*Directions:* Extract every line of the rows below that contains the word "output".

───── Exercise data ─────

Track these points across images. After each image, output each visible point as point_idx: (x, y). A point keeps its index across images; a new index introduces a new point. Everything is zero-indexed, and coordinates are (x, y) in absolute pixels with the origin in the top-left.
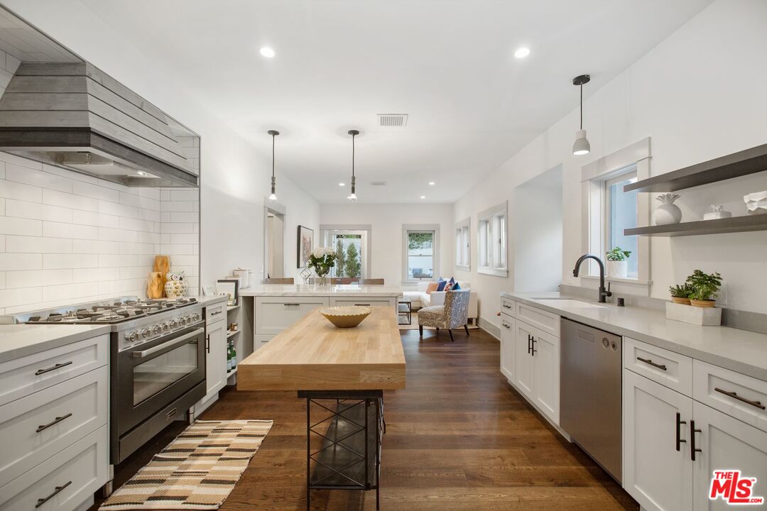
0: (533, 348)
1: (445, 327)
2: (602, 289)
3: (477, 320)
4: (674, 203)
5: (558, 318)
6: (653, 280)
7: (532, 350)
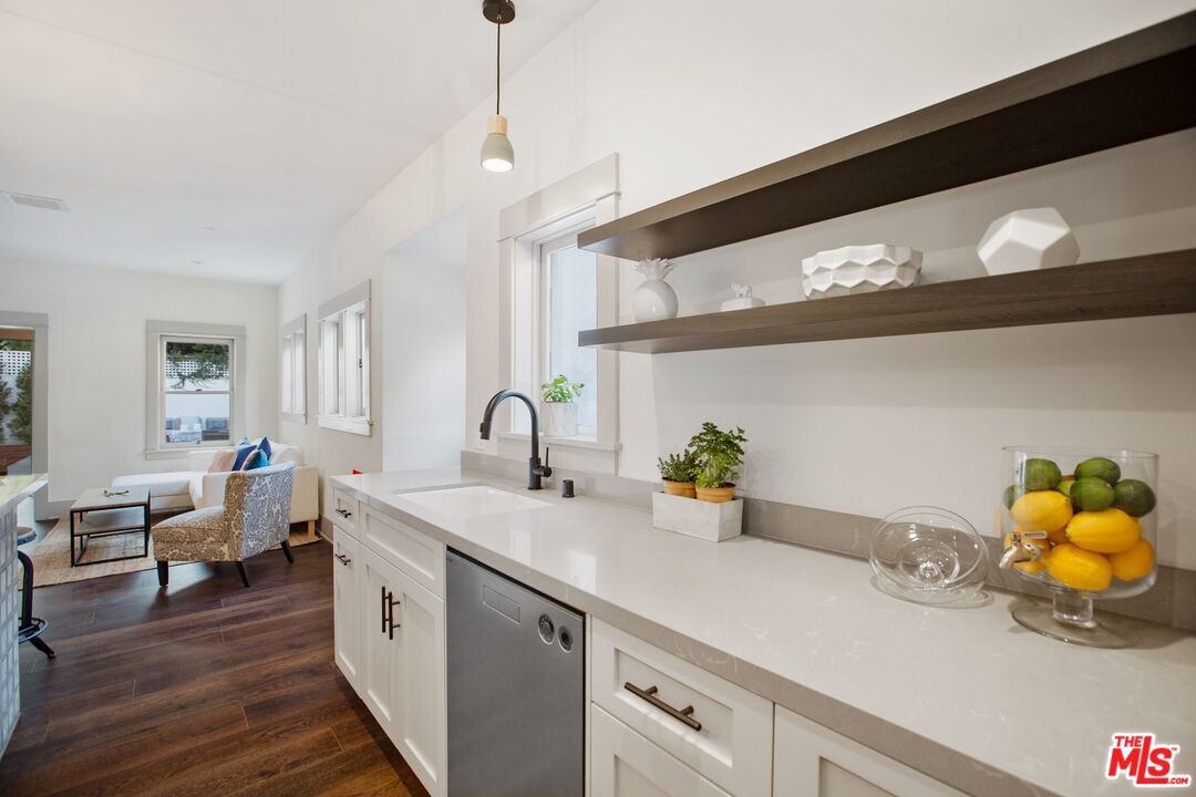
0: (391, 619)
1: (227, 558)
2: (535, 461)
3: (319, 523)
4: (665, 280)
5: (441, 552)
6: (623, 439)
7: (389, 624)
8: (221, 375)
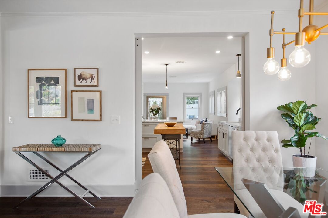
1: (202, 138)
3: (217, 136)
8: (192, 103)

─────

*Exercise answer:*
Track these points across images. After each image, output each visible point as point_idx: (x, y). A point keeps its index across images; a new index introduces a new point. Everything is zero-indexed, and coordinates are (x, y) in absolute pixels with the origin in the top-left.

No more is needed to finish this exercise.